**Trecho do documento:**
----

Por KETRIM BUENO DE FRAGA*
No Rio Grande do Sul temos um retrato cruel da misoginia estrutural do sistema penal brasileiro, que transforma pena em tortura e invisibiliza corpos já socialmente descartados
1.
No extremo sul do Brasil, onde o frio castiga com dureza e a tradição costuma mascarar desigualdades seculares, mulheres privadas de liberdade vivem uma realidade que desafia qualquer parâmetro de humanidade.
O estado do Rio Grande do Sul, apesar de se apresentar como progressista em vários aspectos, abriga uma das situações mais gritantes de violação de direitos no sistema penitenciário brasileiro: quase mil mulheres cumprem pena em unidades prisionais masculinas, improvisadas, hostis e absolutamente inadequadas à sua condição. São corpos femininos alojados em espaços que foram pensados, estruturados e mantidos para homens – o que não é apenas uma impropriedade administrativa, mas uma afronta constitucional.
Os dados são contundentes. Em 2025, há apenas seis presídios destinados exclusivamente a mulheres em todo o território gaúcho. A carência de unidades prisionais femininas obriga o Estado a empurrar detentas para alas adaptadas em presídios masculinos, onde a superlotação, a ausência de estrutura mínima e a negligência sistemática produzem um ambiente de violação permanente. Nesses espaços, direitos elementares como acesso à saúde, privacidade, proteção contra abusos e até mesmo a convivência materno-infantil são ignorados ou tratados como concessão. A pena de prisão converte-se, na prática, em pena de abandono estatal.
É neste cenário que a condição de mulheres gestantes ou mães de recém-nascidos ganha contornos ainda mais dramáticos. Relatos de presas que dão à luz algemadas, sem acompanhamento adequado, sem acesso a cuidados pré e pós-natais, se acumulam nos registros de organizações de direitos humanos. O caso emblemático de uma presa grávida mantida em uma cela sem luz, com banheiro entupido e sem colchão, durante o período gestacional, não é um desvio da regra: é a regra. As consequências físicas e emocionais para mães e bebês são profundas, e o silêncio institucional que recai sobre essa realidade reforça o descompromisso com a dignidade humana.
Não se trata de uma falha isolada, mas da expressão de uma política penal que nunca foi pensada para mulheres. O modelo prisional brasileiro foi historicamente desenhado por e para homens. As mulheres entraram no cárcere como exceção – e seguem sendo tratadas como tal. A ausência de políticas públicas específicas, a escassez de unidades adaptadas às suas necessidades e o desprezo por sua condição de gênero revelam um sistema penal estruturalmente misógino. No caso do Rio Grande do Sul, esse panorama se agrava pela inércia dos poderes públicos em implementar medidas concretas que respondam à urgência da situação.
2.

----

**Registros armazenados:**
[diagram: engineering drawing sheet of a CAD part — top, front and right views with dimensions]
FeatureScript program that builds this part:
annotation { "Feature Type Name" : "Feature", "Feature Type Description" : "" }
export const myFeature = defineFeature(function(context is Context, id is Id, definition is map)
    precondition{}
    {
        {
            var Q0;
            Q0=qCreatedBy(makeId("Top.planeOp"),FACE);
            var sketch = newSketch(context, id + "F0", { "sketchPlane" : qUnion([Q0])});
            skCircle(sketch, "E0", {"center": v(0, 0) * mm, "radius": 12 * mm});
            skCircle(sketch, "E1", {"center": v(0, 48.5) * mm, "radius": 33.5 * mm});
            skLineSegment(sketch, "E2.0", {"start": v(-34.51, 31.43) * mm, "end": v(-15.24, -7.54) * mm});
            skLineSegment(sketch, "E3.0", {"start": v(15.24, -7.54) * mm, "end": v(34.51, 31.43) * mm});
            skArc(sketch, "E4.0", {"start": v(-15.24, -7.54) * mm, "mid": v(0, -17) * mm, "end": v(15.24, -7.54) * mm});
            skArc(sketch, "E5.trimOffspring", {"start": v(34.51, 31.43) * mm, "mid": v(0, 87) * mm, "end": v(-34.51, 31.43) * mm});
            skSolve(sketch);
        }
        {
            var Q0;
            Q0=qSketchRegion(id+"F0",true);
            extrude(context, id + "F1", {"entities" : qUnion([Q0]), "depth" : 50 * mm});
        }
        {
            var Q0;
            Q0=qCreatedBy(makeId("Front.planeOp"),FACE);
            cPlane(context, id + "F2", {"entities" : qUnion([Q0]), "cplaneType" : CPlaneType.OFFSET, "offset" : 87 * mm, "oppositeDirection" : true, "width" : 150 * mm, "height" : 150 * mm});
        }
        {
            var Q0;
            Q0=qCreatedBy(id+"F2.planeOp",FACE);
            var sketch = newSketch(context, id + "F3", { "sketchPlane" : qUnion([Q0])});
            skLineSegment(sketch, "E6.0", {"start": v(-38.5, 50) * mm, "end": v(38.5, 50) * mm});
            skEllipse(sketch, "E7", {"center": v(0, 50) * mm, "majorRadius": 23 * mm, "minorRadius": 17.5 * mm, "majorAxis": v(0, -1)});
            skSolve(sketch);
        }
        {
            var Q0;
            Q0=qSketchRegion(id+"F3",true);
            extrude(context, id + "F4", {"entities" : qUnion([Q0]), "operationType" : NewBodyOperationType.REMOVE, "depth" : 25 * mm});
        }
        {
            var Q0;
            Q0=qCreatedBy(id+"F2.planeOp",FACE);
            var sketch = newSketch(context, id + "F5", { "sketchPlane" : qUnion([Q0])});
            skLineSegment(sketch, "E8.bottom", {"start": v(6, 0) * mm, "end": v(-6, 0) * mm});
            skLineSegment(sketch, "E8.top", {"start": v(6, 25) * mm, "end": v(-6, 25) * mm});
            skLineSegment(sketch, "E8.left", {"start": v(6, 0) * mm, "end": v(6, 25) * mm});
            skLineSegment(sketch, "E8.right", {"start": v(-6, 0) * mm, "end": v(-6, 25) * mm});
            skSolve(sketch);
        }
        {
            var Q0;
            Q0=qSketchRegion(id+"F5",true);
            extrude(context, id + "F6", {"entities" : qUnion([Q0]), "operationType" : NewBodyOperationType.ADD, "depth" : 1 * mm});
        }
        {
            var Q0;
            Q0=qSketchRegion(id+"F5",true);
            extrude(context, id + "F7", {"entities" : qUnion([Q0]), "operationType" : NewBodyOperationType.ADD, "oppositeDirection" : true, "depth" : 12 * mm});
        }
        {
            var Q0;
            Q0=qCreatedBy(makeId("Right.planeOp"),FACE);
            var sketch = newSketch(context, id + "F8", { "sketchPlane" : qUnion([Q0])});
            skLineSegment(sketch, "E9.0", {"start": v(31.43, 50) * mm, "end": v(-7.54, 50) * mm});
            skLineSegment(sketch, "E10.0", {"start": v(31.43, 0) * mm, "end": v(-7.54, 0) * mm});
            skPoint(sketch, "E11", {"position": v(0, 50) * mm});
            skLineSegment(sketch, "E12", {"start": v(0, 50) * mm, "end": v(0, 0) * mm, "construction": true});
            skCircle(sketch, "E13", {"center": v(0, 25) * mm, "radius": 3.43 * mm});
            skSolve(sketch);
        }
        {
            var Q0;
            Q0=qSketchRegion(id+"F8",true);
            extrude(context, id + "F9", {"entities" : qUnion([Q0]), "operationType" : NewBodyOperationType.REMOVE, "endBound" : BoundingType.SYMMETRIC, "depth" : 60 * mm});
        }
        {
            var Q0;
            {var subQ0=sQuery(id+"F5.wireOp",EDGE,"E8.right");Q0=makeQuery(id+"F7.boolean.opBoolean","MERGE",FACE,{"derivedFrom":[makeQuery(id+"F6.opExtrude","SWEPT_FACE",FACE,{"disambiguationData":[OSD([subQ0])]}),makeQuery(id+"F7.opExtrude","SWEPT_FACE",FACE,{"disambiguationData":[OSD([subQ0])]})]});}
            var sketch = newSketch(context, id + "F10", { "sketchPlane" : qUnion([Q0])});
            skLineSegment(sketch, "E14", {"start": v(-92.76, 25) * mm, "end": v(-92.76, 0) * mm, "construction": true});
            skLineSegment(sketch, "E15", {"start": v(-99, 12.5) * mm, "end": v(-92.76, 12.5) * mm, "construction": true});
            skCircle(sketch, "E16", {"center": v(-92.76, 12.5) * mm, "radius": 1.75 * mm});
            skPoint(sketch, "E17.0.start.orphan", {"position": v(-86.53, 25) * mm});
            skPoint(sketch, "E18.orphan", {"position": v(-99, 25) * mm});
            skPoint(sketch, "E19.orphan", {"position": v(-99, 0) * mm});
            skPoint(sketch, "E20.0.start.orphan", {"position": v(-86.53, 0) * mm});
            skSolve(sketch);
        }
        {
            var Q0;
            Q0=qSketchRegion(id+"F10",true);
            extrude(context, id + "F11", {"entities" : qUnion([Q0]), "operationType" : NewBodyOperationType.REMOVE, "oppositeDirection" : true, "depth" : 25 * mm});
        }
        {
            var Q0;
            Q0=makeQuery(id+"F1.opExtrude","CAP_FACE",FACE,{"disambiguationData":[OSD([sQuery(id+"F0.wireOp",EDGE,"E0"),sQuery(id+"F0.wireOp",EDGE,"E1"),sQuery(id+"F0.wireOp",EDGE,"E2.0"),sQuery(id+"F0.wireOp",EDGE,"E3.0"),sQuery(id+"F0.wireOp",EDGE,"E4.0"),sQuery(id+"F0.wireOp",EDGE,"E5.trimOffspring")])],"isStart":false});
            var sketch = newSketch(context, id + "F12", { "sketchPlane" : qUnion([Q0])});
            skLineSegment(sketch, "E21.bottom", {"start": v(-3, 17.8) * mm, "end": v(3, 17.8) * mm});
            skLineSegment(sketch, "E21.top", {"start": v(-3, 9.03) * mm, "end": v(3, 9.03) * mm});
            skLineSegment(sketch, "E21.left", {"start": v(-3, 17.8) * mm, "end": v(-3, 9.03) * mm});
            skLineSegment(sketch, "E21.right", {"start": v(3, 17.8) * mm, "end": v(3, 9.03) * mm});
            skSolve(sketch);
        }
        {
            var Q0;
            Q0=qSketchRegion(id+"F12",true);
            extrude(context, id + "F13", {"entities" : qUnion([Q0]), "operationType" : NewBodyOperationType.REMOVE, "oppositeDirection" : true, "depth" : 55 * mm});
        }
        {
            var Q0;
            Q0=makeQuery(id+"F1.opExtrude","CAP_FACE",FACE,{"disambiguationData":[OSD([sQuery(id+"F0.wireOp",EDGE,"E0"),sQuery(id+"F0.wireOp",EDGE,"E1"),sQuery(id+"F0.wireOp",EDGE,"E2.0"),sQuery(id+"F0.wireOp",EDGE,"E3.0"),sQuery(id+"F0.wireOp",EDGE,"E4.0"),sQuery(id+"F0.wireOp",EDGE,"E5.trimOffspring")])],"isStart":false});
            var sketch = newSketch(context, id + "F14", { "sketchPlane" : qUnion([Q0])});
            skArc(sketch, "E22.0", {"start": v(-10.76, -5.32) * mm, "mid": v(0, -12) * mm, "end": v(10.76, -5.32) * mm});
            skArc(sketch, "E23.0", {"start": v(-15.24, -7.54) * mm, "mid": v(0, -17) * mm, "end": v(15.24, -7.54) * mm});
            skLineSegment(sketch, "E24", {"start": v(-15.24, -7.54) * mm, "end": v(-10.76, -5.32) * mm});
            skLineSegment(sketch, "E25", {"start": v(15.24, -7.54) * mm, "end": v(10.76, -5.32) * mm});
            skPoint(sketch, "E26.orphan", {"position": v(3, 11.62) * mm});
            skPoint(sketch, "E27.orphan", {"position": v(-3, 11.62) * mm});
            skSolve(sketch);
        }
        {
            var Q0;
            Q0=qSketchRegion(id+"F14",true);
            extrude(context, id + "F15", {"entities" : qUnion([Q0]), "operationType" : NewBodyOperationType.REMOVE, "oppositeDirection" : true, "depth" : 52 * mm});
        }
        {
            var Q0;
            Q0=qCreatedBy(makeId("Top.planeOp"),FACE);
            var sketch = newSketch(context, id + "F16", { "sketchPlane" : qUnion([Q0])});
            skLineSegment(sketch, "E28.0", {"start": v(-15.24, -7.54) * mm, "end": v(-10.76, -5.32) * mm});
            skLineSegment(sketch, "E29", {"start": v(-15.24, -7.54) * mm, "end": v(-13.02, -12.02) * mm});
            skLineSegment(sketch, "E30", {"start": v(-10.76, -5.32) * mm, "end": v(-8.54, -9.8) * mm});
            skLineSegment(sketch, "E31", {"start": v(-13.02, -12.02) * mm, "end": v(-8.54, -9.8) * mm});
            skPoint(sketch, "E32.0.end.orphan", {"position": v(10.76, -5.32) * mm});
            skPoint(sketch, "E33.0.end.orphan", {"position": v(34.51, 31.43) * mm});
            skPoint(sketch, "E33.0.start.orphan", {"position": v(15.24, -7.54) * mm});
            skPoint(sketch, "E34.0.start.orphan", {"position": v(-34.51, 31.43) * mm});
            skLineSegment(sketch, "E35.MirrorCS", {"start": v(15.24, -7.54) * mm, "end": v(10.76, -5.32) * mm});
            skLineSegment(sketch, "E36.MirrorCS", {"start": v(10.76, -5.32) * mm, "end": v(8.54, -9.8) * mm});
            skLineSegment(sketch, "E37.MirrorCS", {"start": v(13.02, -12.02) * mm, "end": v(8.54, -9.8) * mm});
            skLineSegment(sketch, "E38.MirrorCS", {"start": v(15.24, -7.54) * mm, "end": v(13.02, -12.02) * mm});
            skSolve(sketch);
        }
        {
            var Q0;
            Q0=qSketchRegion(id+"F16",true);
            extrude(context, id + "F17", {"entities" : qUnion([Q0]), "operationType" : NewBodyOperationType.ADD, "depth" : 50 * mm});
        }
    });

----

**Enunciado:**
Responda com base no texto sobre as mulheres presas no Rio Grande do Sul:
1. Quantas mulheres cumprem pena em unidades prisionais masculinas no estado?
2. Em 2025, quantos presídios são destinados exclusivamente a mulheres em todo o território gaúcho?
3. Por quem e para quem o modelo prisional brasileiro foi historicamente desenhado?

**Resposta:**
1. Quase mil mulheres.
2. Apenas seis presídios.
3. Por e para homens.